TASK ITEM: Return every entry exactly. Leave nothing out.
::: STUDY MATERIAL
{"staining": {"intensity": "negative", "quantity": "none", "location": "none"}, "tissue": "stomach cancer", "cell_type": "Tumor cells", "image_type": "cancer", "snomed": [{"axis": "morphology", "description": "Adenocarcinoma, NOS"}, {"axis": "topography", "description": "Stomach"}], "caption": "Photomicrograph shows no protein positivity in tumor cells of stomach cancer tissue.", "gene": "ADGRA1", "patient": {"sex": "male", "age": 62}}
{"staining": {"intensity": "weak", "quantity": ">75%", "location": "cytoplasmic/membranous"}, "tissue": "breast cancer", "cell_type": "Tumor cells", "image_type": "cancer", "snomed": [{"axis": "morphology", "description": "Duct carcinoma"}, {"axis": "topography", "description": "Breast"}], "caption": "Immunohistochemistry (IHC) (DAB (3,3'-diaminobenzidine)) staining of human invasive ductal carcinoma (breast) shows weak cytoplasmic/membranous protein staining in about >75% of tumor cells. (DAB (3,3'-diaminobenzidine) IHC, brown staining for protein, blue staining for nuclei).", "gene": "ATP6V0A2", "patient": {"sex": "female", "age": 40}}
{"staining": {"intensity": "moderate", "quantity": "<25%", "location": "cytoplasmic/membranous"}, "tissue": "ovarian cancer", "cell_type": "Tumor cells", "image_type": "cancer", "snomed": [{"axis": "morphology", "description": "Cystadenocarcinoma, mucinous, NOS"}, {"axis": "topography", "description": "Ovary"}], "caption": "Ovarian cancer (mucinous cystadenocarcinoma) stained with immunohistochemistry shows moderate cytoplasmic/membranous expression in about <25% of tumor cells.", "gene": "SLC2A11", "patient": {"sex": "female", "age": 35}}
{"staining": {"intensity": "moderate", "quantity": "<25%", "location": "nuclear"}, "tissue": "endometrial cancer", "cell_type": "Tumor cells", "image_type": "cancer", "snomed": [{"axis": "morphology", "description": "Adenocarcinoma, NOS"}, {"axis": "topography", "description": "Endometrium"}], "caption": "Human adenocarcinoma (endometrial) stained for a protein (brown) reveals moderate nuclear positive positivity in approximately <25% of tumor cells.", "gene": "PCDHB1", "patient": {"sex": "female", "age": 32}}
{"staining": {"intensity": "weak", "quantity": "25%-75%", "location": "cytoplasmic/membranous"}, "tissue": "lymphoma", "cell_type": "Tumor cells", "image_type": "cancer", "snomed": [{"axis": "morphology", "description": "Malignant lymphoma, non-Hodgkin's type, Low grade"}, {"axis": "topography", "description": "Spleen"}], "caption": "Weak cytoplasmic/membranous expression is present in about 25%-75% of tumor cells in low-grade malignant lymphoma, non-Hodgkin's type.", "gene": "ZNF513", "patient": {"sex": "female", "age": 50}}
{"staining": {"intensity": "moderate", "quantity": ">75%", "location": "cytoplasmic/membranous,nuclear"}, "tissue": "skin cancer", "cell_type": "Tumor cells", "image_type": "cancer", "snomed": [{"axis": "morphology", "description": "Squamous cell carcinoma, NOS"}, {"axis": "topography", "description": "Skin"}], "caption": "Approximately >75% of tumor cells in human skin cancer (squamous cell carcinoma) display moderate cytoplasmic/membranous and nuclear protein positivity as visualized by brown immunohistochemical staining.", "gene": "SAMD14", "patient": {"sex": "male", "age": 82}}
::::::
FINAL ANSWER:
{"staining": {"intensity": "negative", "quantity": "none", "location": "none"}, "tissue": "stomach cancer", "cell_type": "Tumor cells", "image_type": "cancer", "snomed": [{"axis": "morphology", "description": "Adenocarcinoma, NOS"}, {"axis": "topography", "description": "Stomach"}], "caption": "Photomicrograph shows no protein positivity in tumor cells of stomach cancer tissue.", "gene": "ADGRA1", "patient": {"sex": "male", "age": 62}}
{"staining": {"intensity": "weak", "quantity": ">75%", "location": "cytoplasmic/membranous"}, "tissue": "breast cancer", "cell_type": "Tumor cells", "image_type": "cancer", "snomed": [{"axis": "morphology", "description": "Duct carcinoma"}, {"axis": "topography", "description": "Breast"}], "caption": "Immunohistochemistry (IHC) (DAB (3,3'-diaminobenzidine)) staining of human invasive ductal carcinoma (breast) shows weak cytoplasmic/membranous protein staining in about >75% of tumor cells. (DAB (3,3'-diaminobenzidine) IHC, brown staining for protein, blue staining for nuclei).", "gene": "ATP6V0A2", "patient": {"sex": "female", "age": 40}}
{"staining": {"intensity": "moderate", "quantity": "<25%", "location": "cytoplasmic/membranous"}, "tissue": "ovarian cancer", "cell_type": "Tumor cells", "image_type": "cancer", "snomed": [{"axis": "morphology", "description": "Cystadenocarcinoma, mucinous, NOS"}, {"axis": "topography", "description": "Ovary"}], "caption": "Ovarian cancer (mucinous cystadenocarcinoma) stained with immunohistochemistry shows moderate cytoplasmic/membranous expression in about <25% of tumor cells.", "gene": "SLC2A11", "patient": {"sex": "female", "age": 35}}
{"staining": {"intensity": "moderate", "quantity": "<25%", "location": "nuclear"}, "tissue": "endometrial cancer", "cell_type": "Tumor cells", "image_type": "cancer", "snomed": [{"axis": "morphology", "description": "Adenocarcinoma, NOS"}, {"axis": "topography", "description": "Endometrium"}], "caption": "Human adenocarcinoma (endometrial) stained for a protein (brown) reveals moderate nuclear positive positivity in approximately <25% of tumor cells.", "gene": "PCDHB1", "patient": {"sex": "female", "age": 32}}
{"staining": {"intensity": "weak", "quantity": "25%-75%", "location": "cytoplasmic/membranous"}, "tissue": "lymphoma", "cell_type": "Tumor cells", "image_type": "cancer", "snomed": [{"axis": "morphology", "description": "Malignant lymphoma, non-Hodgkin's type, Low grade"}, {"axis": "topography", "description": "Spleen"}], "caption": "Weak cytoplasmic/membranous expression is present in about 25%-75% of tumor cells in low-grade malignant lymphoma, non-Hodgkin's type.", "gene": "ZNF513", "patient": {"sex": "female", "age": 50}}
{"staining": {"intensity": "moderate", "quantity": ">75%", "location": "cytoplasmic/membranous,nuclear"}, "tissue": "skin cancer", "cell_type": "Tumor cells", "image_type": "cancer", "snomed": [{"axis": "morphology", "description": "Squamous cell carcinoma, NOS"}, {"axis": "topography", "description": "Skin"}], "caption": "Approximately >75% of tumor cells in human skin cancer (squamous cell carcinoma) display moderate cytoplasmic/membranous and nuclear protein positivity as visualized by brown immunohistochemical staining.", "gene": "SAMD14", "patient": {"sex": "male", "age": 82}}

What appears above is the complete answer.